PINKARD: It’s sort of depressing. There aren’t that many other people who you know happen to be women and African American and do this type of work. We don’t have the infrastructure and the pipeline to create other folks like me.

Pinkard’s an educator, with a degree in computer science from Stanford. And the YOUmedia space is her latest attempt to give kids the kind of opportunities she had growing up. It’s not just fun and games. Pinkard thinks if young people don’t become media savvy, they’ll end up being defined by the media. Developing their critical abilities is what Pinkard calls digital literacy.

ambi: Classroom

PINKARD: You can touch it. Touch the..
STUDENT: Ooh! Does that have an on and off switch?

Pinkard is holding a butterfly about the size of a shoebox, made of out pale pink netting, with a few blinking lights sewn into it. She’s using it to teach a group of Carter G. Woodson middle school students how an electrical circuit works. Eventually they’ll write a simple program to control that circuit.
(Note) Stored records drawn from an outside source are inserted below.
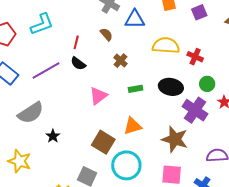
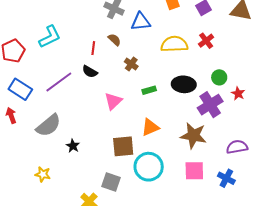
red line: (76, 42) -> (93, 48), moved
red cross: (195, 57) -> (206, 41), moved, turned 35
purple cross: (195, 110) -> (210, 105), turned 30
brown square: (103, 142) -> (123, 146), turned -30
yellow star: (20, 161) -> (43, 174), size x0.7

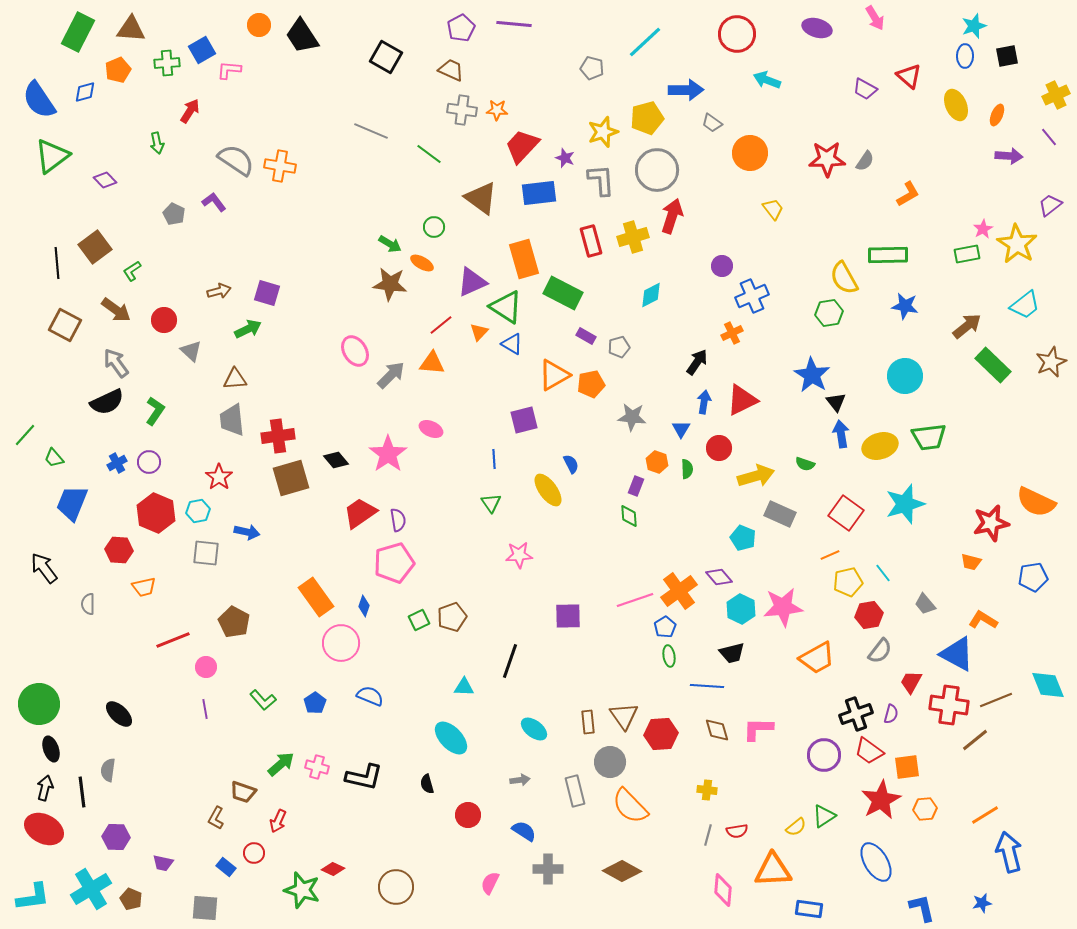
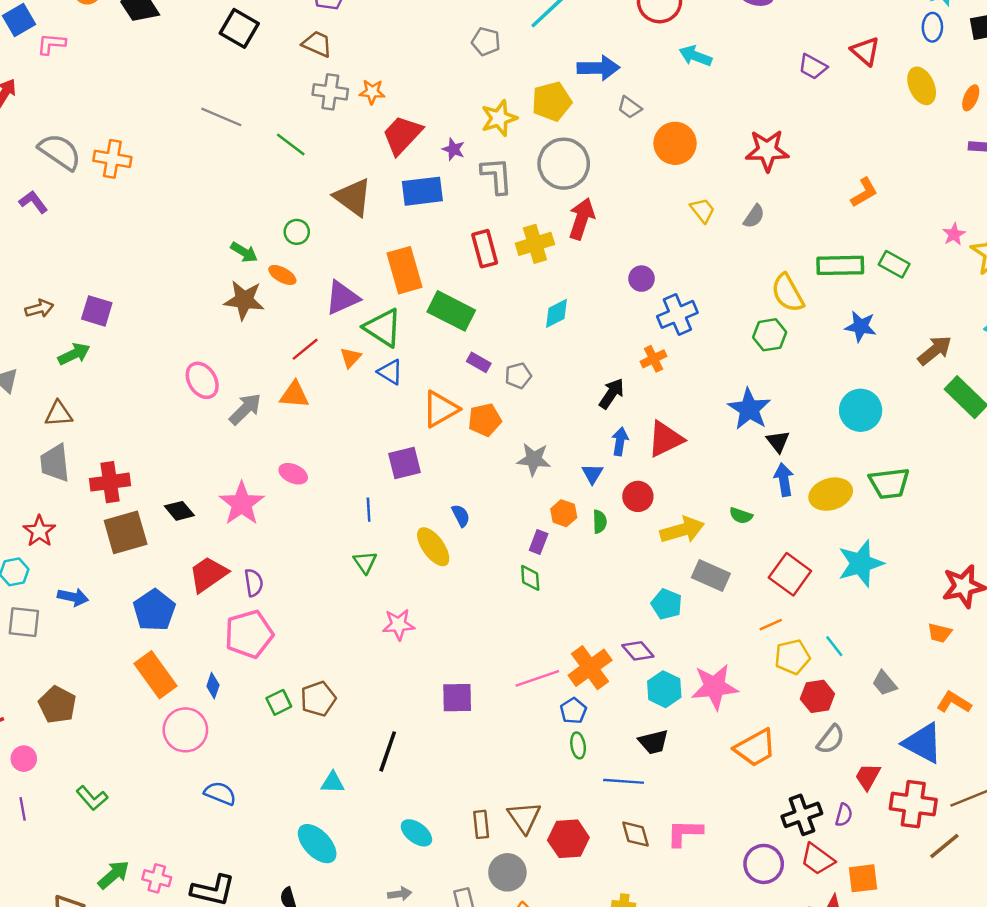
gray semicircle: (865, 161) -> (754, 216), moved
green rectangle: (967, 254) -> (894, 264), moved, turned 40
blue pentagon: (315, 703) -> (154, 610), moved, size x1.6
Having them get there by working on a craft project may not be typical. But Pinkard thinks a straight jump into programming could risk losing kids.

PINKARD: You don’t say here’s a JavaOne class you say here’s an E-textiles class. And you’re going to build these things and in the act of building it guess what – you discover you need to learn a program now I’m motivated to learn a program.

Taking an unconventional approach is a hallmark of Digital Youth Network, the program Pinkard created five years ago to teach middle school students new media skills. Starting in sixth grade, students are required to take a media arts course during regular school hours. They can also elect to take after school classes. But the ultimate goal is academic achievement - something the kids can’t get around.

PINKARD: It’s up to the kid to demonstrate why they believe creating a movie or a game is better than actually just doing the traditional essay. So the teacher decides whether they accept the different forms of media or not but the kids are held accountable to learning how to use those skill sets either in the media arts classes or in the after school setting.

A nice side effect is that these skills are now helping some students get into highly competitive selective enrollment schools. Their media portfolios are their calling cards.

PINKARD: The problem is when they’ve gone to high school they leave that wonderful environment and they go to schools that don’t use computers and technology at all. So we’ve equipped all the kids with MacBook Pros. And we’re looking to see who they become, how they use the technology, do they stay with us.

SHANI EDMOND: It starts off with one of their poems…and this was at the quarter finals….ambi video

One student who has stayed with them is Shani Edmond. She’s a high school senior, and she’s been with DYN full time since eighth grade. As she shows me the film she made about the Brave New Voices poetry slam, Edmond says DYN did more than improve her performance at school.

EDMOND: It gave me my passion…like now I know that when I get older I want to do film I want to be a director, an editor.

PINKARD: The interesting thing is that a kid doesn’t want to be considered a geek. But they want to have the identity associated with having geeked out on something. So don’t call me a geek but say that I’m great in digital music or I’m great in graphic design.

And who knows – today’s media geeks may well become tomorrow’s critically engaged citizens.